The civil society - it's you and me.

Don't be surprised or hurry to object: everything that has been going on in recent days, all this mayhem of the security forces, all the haphazard attacks on public organizations and their rapid liquidation - this is a good thing, no matter how paradoxical it may sound.

Last week we have been hearing constantly growing numbers from everywhere: the state has shut down almost 40 non-governmental organizations... 50... 56... And then the perplexed comments of the heads of these organizations: well, we have not participated in protests, we have not been involved in politics, we have been dealing solely with charity, or have been supporting small businesses, or educational projects, or seminars, nothing more. Social networks are being torn to pieces by the information overload, telegram channels can't update lists of the liquidated organizations fast enough, and all of us can hardly catch our breath after another "the total mopping-up of the civil society in Belarus is on!".

Let us stop here. I, for example, reading the news, was surprised not so much by the scale of closing the public organizations, as by their number in principle. Fifty-six organizations have been closed - it turns out that we had so many? Registered, officially recognized, legal ones? With all the statutory documents according to the law? And after this we are still wondering why the collective West has been refusing to recognize the dictatorship in Belarus until recently? It is not dictatorship when human rights organizations and other NGOs are in full bloom in the country, it is almost democracy. Well, if the death penalty were canceled, no one would even be able to tell the difference from Europe.

I’ve read a comment made by the head of a recently closed NGO: "We have not been pouring gasoline into bottles, but helping people with disabilities to live a little more actively and cheerfully". We must assume that the other fifty NGOs were only busy with making Molotov cocktails. In fact, every remark by the leader of any closed association reads either directly or between the lines: "Why us?"

Asking "why?" in a dictatorial state is infantilistic. Hoping that you can save a legal face while complying with all 33 letters of the law alphabet is simplicity, which is worse than robbery. Thinking that a certificate of registration gives you the right to work in peace is naivety amounting to disability.

Partisan units will not register with the Gestapo. Partisans will not acquire certificates and licenses, will not agree with the Gestapo on the text of leaflets, and will not ask for a list of authorized places to post them. And those who are taken to the execution do not wonder and do not try to have it out: we were only teaching old ladies to read and write, we were chopping wood for them and bringing water, and there was no politics involved. Life under dictatorship is in general very similar to life under occupation. The same principles of survival, the same partisans and death-squads, only the names are different.
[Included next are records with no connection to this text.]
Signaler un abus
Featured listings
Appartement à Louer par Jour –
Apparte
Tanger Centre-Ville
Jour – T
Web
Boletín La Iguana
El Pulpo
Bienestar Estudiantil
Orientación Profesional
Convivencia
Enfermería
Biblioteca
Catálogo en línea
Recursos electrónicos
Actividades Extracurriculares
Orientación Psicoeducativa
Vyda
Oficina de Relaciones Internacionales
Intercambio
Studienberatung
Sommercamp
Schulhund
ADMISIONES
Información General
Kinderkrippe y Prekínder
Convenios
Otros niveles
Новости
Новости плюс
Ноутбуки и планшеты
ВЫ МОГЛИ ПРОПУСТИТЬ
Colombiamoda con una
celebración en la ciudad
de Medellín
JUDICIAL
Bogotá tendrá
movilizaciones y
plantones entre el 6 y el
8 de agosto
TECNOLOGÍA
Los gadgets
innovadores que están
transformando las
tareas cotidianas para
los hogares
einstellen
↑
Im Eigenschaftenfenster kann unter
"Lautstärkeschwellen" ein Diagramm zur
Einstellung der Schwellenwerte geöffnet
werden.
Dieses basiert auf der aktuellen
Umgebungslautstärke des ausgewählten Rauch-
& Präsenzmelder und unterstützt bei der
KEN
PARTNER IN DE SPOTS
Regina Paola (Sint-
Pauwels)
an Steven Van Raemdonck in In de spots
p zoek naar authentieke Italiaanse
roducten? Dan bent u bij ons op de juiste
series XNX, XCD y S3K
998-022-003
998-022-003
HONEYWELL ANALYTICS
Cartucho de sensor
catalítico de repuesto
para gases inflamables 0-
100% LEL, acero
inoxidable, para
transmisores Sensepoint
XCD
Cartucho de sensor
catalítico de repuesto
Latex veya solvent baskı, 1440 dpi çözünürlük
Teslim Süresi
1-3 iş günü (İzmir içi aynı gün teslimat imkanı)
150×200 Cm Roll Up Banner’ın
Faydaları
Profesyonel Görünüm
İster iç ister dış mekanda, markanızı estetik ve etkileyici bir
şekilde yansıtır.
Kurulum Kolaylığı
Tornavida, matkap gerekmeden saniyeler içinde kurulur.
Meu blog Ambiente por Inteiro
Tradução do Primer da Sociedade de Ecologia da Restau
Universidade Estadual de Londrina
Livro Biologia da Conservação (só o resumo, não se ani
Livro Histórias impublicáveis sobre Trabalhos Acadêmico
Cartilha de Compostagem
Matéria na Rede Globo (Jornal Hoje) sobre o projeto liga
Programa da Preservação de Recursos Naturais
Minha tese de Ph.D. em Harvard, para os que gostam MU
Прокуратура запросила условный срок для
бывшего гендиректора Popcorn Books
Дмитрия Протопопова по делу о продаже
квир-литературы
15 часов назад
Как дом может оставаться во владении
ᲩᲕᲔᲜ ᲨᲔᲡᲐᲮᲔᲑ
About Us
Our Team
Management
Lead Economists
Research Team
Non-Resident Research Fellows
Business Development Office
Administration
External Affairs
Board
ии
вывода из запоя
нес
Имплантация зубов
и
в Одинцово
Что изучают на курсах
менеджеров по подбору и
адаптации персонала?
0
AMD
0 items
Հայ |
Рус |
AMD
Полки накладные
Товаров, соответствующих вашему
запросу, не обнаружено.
So everything that is happening is correct. The chasteners themselves, out of foolishness, are ripping off the rose-colored glasses of those who, in spite of the events of the past year, have tried to keep them. By shutting down everything and everyone, they are taking us to a pure, unadulterated confrontation. There are no more indistinct halftones between good and evil: here's the one and there's the other. Those who used to toss between the barricades with the words "Well, you can't divide everything into black and white, the world is much more complicated", join the ranks, because it can't be otherwise. Because the civil society is not a non-governmental organization registered in the Ministry of Justice. The civil society - it's you and me. It's those who have come out to marches, who have stood in chains of solidarity, who have helped prisoners and their families left at large. It is those who have helped the persecuted to flee. It's those who have hung flags in their windows. It's the Belarusians. And our civil society - it is not the mythical "third sector". It is the 97 percent.

What is happening today is only the reality that we have been living in for more than a quarter of a century, not just for the last year. And it lies only in our power to change this reality.